70e anniversaire de la libération du camp d’Auschwitz : la Pologne reproche aux Tchèques leur concurrence
La Pologne ne verrait pas d’un bon œil le forum international et les cérémonies qui se tiendront les 26 et 27 janvier en République tchèque, au Château de Prague et à l’ancien ghetto de Terezín, à l’occasion du 70e anniversaire de la libération du camp de concentration d’Auschwitz. Parallèlement ou presque, le 27 également, au musée d’Auschwitz, est en effet prévue une grande cérémonie internationale de commémoration sur laquelle les autorités locales ne souhaitent pas qu'ombre soit faite. A en croire la presse varsovienne, la chef du gouvernement Ewa Kopacz aurait même fait part de son indignation au Premier ministre tchèque Bohuslav Sobotka. Mais à Prague, on dément tout malentendu.
« Du point de vue de Varsovie, il existe deux problèmes. Le premier est que le président tchèque Zeman organise à Prague une manifestation qui concurrencera les cérémonies d’Auschwitz. Et le second est qu’il a invité officiellement le président russe Vladimir Poutine. »
En réponse à la première de ces accusations, le ministère des Affaires étrangères a indiqué que la République tchèque avait été sollicitée par le Congrès juif européen et le Parlement européen pour l’organisation du forum et qu’il lui avait semblé de son devoir de répondre par l’affirmative.
En revanche, le président de la République, Miloš Zeman, a bien invité, malgré les critiques, Vladimir Poutine en tant que représentant de l’un des quatre pays vainqueurs de la Deuxième Guerre mondiale, et ce donc au même titre que Barack Obama, David Cameron et François Hollande.

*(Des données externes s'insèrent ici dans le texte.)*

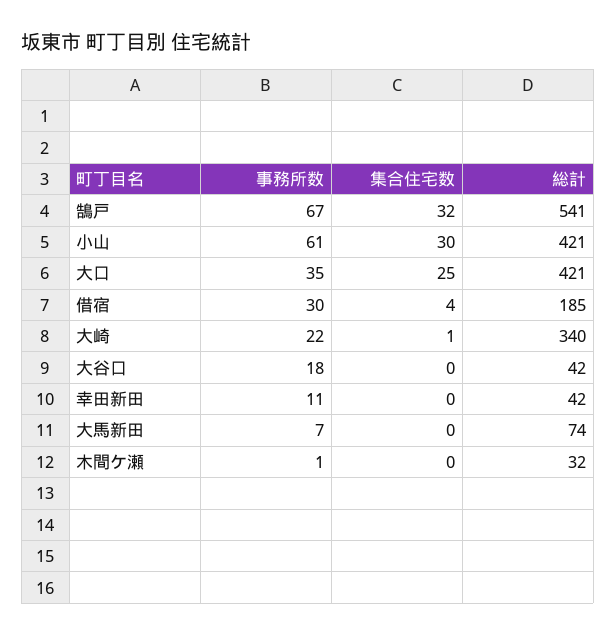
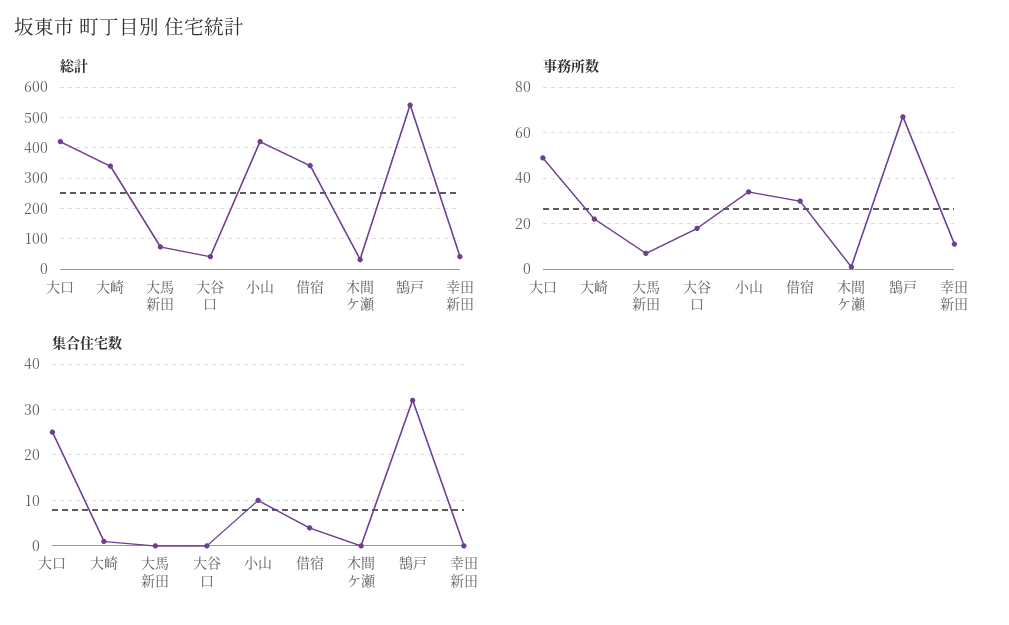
  {
    "事務所数": {
      "鵠戸": 67,
-     "小山": 61,
+     "小山": 35,
-     "大口": 35,
+     "大口": 50,
      "借宿": 30,
      "大崎": 22,
      "大谷口": 18,
      "幸田新田": 11,
      "大馬新田": 7,
      "木間ケ瀬": 1
    },
    "集合住宅数": {
      "鵠戸": 32,
-     "小山": 30,
+     "小山": 10,
      "大口": 25,
      "借宿": 4,
      "大崎": 1,
      "大谷口": 0,
      "幸田新田": 0,
      "大馬新田": 0,
      "木間ケ瀬": 0
    },
    "総計": {
      "鵠戸": 541,
      "小山": 421,
      "大口": 421,
-     "借宿": 185,
+     "借宿": 340,
      "大崎": 340,
      "大谷口": 42,
      "幸田新田": 42,
      "大馬新田": 74,
      "木間ケ瀬": 32
    }
  }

Même si le président russe ne viendra probablement pas, et qu’il ne se rendra pas non plus à Auschwitz, comme il l’a fait savoir ce mardi, cette invitation a été mal perçue en Pologne. « Les Tchèques, qui ne sont pas partisans de sanctions dures contre la Russie, font un cadeau à Poutine en organisant des célébrations concurrençant celles que prépare la Pologne au musée d’Auschwitz. C’est étrange », pouvait-on ainsi lire la semaine dernière dans la Gazeta Wyborcza, qui citait un membre du bureau de la présidente du Conseil des ministres polonais. Cependant, le Premier ministre Bohuslav Sobotka affirme que, contrairement à ce que prétend le quotidien polonais, la ligne téléphonique entre Prague et Varsovie n’est nullement brouillée :« Tout cela me rappelle un peu les informations de Radio Erevan (station de radio fictive inventée sous l’ancien régime communiste en Union soviétique et dans ses pays satellites qui permettait de diffuser des informations humoristiques, ndlr), car la Première ministre polonaise ne m’a jamais appelé pour parler de cette affaire. Au contraire, c’est moi qui ai abordé le dossier et qui ai informé Ewa Kopacz lors de sa visite à Prague que les cérémonies organisées en République tchèque ne concurrençaient en aucun cas quoi que ce soit. »Finalement, ce sont les présidents de parlement de vingt-cinq pays ainsi que celui du Parlement européen, Martin Schulz, qui ont répondu à l’invitation tchèque et devraient être présents à Prague. Et là aussi, à en croire Hynek Kmoníček, directeur du département en charge des affaires étrangères au Château de Prague, cela ne poserait souci à personne :
« Je ne tiens ces informations que des médias. Les présidents Zeman et Komorowski se sont rencontrés au moins huit fois l’année dernière en raison des cérémonies organisées pour le 25e anniversaire de la chute des régimes communistes dans la région. Si donc la Pologne avait des reproches à nous faire, elle en a eu l’occasion à maintes reprises. Or, nous n’avons eu écho d’aucun reproche, et ce pour une simple raison, à savoir que les manifestations qui se tiendront dans chacun de nos pays ne se font pas de concurrence et se complètent. Leur contenu, leurs invités et leur public sont même très différents. Pour ce qui est des dates, elles ne sont pas en collision non plus. Ceux qui voudront participer aux deux manifestations, en Pologne comme chez nous, le pourront sans problème. »Reste quand même qu’il faudrait sans doute être le président tchèque pour pouvoir être à Prague, à Terezín et à Auschwitz dans la même demi-journée.